*Problem details*.
Figure out how many lines in the records below hold the string "depth". That number alone is the answer.

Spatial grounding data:
· · · · · · ·

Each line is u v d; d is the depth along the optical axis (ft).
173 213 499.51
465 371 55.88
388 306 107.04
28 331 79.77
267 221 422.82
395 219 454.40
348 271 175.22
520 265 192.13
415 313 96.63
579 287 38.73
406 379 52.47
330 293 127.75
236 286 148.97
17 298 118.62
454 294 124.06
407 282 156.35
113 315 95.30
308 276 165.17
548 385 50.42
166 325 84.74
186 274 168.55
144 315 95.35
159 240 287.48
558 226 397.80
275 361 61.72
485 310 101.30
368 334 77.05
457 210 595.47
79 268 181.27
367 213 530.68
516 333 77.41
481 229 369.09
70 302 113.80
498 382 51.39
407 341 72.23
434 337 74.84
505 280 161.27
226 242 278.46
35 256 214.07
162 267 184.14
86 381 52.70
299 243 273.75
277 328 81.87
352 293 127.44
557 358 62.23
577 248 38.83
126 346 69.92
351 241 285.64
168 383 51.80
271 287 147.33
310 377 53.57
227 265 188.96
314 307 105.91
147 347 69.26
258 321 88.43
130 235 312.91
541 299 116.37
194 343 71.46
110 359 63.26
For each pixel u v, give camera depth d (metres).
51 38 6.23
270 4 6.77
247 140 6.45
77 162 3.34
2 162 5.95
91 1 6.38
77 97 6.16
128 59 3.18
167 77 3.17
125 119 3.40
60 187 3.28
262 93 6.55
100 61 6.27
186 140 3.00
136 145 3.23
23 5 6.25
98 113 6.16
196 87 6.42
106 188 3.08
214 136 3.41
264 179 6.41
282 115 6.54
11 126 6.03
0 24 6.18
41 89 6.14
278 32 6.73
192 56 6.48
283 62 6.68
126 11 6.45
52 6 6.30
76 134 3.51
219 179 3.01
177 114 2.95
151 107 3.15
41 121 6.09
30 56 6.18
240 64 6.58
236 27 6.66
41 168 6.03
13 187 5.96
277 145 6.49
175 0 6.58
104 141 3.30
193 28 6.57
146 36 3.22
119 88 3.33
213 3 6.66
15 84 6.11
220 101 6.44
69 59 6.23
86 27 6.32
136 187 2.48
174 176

· · · · · · ·

*Exercise solution*.
2